Licensed Professional Counselors are Master’s level licensed professionals, completing 4000 supervised clinical hours with 200 direct supervision hours under an LPC. Likewise, LCSWs are Master’s level licensed professionals, completing 3000 supervised clinical hours with 100 direct supervision hours under an LCSW. In addition to clinical experience, LPC or LCSW with endorsement as a PBSF holds specialized training in evidenced based behavioral support.
Our state struggles to provide quality mental health support to individuals with Developmental Disabilities that also have comorbid conditions related to mental health. In addition to being able to provide interventions for behavioral needs and address behavioral emergencies, PBSFs who are LPCs and LCSWs are uniquely able to integrate resources and strategies related to diagnosed mental health disorders which are contributing to the behavioral needs of the individual as well as evidence based behavioral strategies for behavioral support.

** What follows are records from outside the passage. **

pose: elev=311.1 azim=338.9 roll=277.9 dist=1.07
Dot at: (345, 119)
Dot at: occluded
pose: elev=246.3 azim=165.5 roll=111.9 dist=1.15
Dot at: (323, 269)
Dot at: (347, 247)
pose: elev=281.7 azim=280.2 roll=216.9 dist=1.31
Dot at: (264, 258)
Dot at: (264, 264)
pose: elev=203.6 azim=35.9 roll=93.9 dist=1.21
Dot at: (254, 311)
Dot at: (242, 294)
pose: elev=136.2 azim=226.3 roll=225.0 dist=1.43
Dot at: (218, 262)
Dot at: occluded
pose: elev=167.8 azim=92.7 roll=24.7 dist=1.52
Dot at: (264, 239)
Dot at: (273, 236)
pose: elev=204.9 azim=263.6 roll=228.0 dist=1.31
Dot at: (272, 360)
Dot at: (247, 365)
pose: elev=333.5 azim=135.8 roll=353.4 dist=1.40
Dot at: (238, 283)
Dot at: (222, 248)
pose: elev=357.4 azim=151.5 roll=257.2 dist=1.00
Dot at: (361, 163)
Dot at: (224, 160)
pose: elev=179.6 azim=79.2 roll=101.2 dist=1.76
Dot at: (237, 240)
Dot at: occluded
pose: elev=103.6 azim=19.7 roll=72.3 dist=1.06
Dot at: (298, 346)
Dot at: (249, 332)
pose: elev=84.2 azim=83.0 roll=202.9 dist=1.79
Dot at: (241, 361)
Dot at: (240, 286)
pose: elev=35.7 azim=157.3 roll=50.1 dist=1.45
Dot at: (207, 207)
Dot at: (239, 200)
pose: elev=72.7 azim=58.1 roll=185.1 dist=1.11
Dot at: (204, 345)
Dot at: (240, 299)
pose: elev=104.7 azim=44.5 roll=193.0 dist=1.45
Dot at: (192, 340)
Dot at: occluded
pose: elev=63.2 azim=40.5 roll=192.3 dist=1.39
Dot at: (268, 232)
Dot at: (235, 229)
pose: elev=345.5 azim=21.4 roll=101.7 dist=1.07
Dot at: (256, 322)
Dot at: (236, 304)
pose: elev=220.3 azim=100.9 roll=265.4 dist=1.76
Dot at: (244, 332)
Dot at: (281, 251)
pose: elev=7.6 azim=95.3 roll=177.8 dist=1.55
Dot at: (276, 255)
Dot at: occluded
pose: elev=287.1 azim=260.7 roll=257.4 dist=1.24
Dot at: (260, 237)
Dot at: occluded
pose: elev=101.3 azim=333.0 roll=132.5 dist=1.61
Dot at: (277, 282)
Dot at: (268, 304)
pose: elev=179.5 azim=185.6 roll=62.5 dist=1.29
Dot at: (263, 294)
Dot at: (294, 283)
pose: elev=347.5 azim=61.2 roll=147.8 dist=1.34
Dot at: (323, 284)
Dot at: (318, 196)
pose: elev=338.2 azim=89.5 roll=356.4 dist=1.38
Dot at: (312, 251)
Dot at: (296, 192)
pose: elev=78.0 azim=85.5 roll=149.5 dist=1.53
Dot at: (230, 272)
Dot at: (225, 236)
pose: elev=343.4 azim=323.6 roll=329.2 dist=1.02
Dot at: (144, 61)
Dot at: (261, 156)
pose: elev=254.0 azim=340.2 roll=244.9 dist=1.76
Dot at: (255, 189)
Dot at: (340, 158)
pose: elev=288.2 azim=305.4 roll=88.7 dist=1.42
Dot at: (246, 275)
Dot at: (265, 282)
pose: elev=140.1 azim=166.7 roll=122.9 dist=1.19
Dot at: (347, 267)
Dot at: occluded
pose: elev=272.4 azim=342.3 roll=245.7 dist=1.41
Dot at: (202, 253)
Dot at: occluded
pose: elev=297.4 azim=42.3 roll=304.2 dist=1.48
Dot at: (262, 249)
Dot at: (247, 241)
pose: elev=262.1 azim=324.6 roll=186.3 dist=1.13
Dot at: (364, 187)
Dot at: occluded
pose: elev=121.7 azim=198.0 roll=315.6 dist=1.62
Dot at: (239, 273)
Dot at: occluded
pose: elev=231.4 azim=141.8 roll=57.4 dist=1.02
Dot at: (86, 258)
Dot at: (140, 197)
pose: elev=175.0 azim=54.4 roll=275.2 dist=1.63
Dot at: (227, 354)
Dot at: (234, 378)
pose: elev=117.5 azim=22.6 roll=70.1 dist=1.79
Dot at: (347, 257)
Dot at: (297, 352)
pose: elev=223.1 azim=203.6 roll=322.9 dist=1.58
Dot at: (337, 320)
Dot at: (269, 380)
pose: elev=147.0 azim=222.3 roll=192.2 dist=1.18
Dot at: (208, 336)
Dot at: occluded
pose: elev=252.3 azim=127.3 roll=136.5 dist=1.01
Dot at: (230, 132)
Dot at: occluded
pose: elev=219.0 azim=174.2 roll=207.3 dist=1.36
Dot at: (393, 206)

LPCs and LCSWs holding endorsement as a PBSF offer a specialized level of professional qualification to meet highly complex behavioral and mental health comorbid needs and should be able to bill accordingly.
SUBSTANTIVE CHANGE - not authorized by Virginia Statute
Supported Employment - Required Staff competency Training & Monitoring -
DBHDS and DMAS have no authority to require Supported Employment providers to adhere to proposed staff competency requirements if SE providers are DARS vendors of SE services and are CARF accredited. This is protected by statute originally adopted by the General Assembly and signed by the Governor under Chapter 854, Acts of the Assembly 2019. We have included language deletion in Section 122-180 (Orientation Testing, Professional Competency et.al) and language amendment inserting this exception in Section 122-400 - Group and Individual Supported Employment.
One Plan of Supports per Individual to Streamline Quarterly Reviews: DMAS and DBHDS should create the option for a single organization to have one Plan for Supports per individual regardless of the number of individual services are provided to an individuals in order to streamline documentation and to reduce the number of quarterly reviews per individual required. This was a unanimous recommendation of the DBHDS’s own Provider Issues Resolution Workgroup (PIRW) in its report published August 2018. This recommendation has also been proposed and documented in many workgroup recommendations and previous Town Hall public comment opportunities.